Goal A: Read the passage below on trash talking and decide whether each statement agrees with it: (i) Jonathan F. Katz is a managing partner of High Performance Associates; (ii) Gordon Bloom teaches at the University of Toronto; (iii) Bloom says the best response to trash talking is to answer it. For each, answer yes or no and quote the words of the passage that decide it.

Supplied text:
Over the years, he has allegedly said something disparaging about then Toronto Maple Leaf Jason Blake's leukemia, taunted New Jersey Devil Martin Brodeur about rumours the goalie was having an affair with his sister-in-law (which turned out to be true) and publicly referred to Mr. Avery's former girlfriend, actress Elisha Cuthbert, who was dating then Calgary Flames defenceman Dion Phaneuf, as "sloppy seconds."



"Some players have escalated trash talking into an art form," says Jonathan F. Katz, a sports psychologist and a managing partner of High Performance Associates in New York. Because people see clips of professional athletes trash talking being played over and over again on TV, a lot of young and amateur players emulate their behaviour, he says.



The purpose of trash talking is to make a player on the opposing team "lose his focus," says Gordon Bloom, an associate professor in the department of Kinesiology & Physical Education at McGill University. "Does it work? Only if the person on the receiving end reacts. The best response is to ignore it."

Record set:
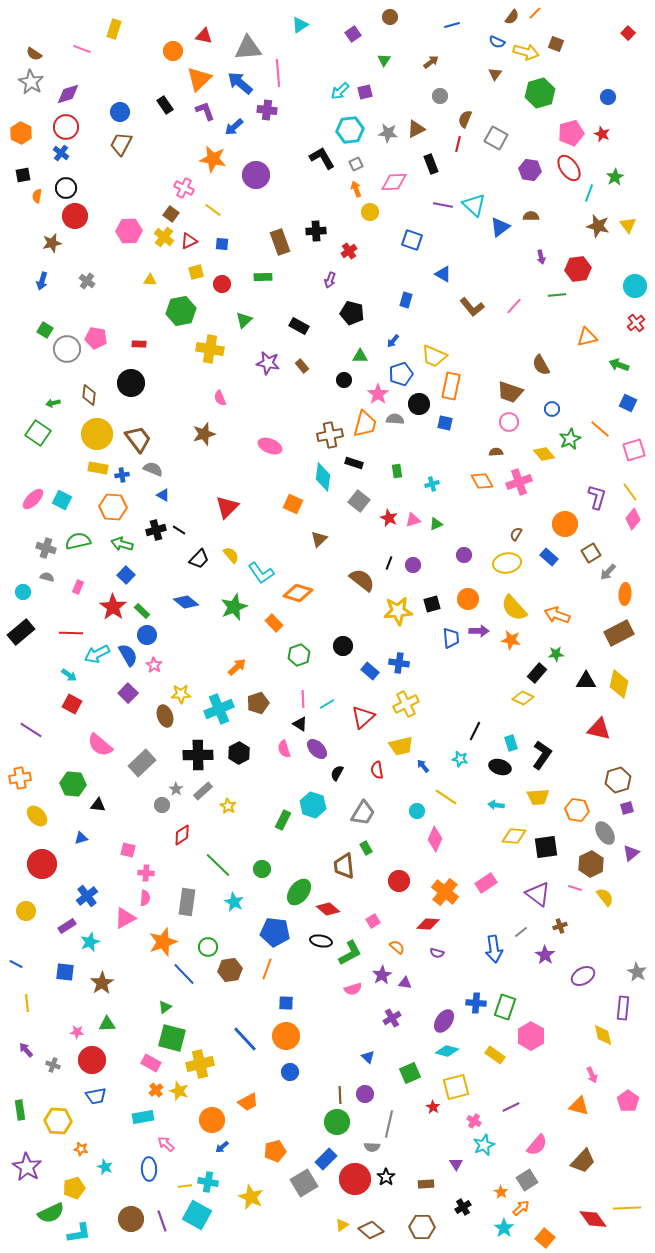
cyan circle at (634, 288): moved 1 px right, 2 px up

--

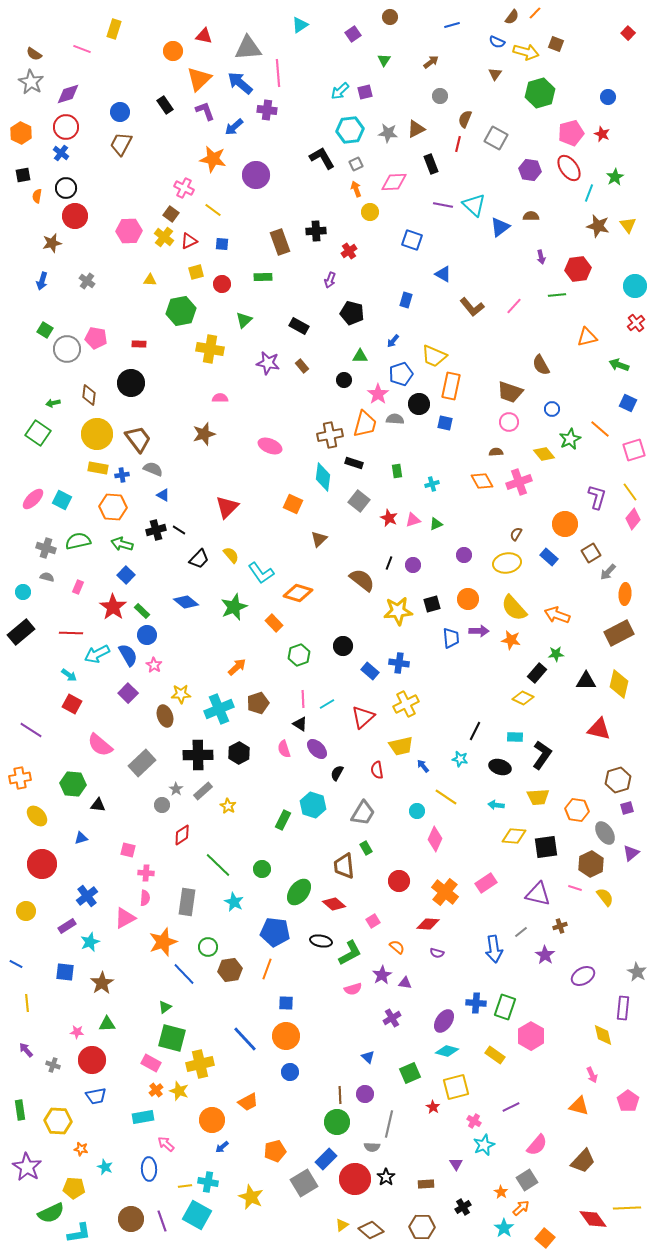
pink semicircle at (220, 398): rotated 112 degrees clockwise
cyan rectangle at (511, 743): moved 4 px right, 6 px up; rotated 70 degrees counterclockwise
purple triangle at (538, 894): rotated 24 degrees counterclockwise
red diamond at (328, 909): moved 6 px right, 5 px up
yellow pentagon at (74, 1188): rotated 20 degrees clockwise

Goal B: Format part of the entries as a JSON list of strings, one string per line and with blank lines left out. Begin at the line that contains "pink semicircle at" and stop after the line that contains "yellow pentagon at", including both.

Full response A:
(i) Yes: "a managing partner of High Performance Associates in New York"
(ii) No: "an associate professor in the department of Kinesiology & Physical Education at McGill University"
(iii) No: "The best response is to ignore it."

Full response B:
[
  "pink semicircle at (220, 398): rotated 112 degrees clockwise",
  "cyan rectangle at (511, 743): moved 4 px right, 6 px up; rotated 70 degrees counterclockwise",
  "purple triangle at (538, 894): rotated 24 degrees counterclockwise",
  "red diamond at (328, 909): moved 6 px right, 5 px up",
  "yellow pentagon at (74, 1188): rotated 20 degrees clockwise"
]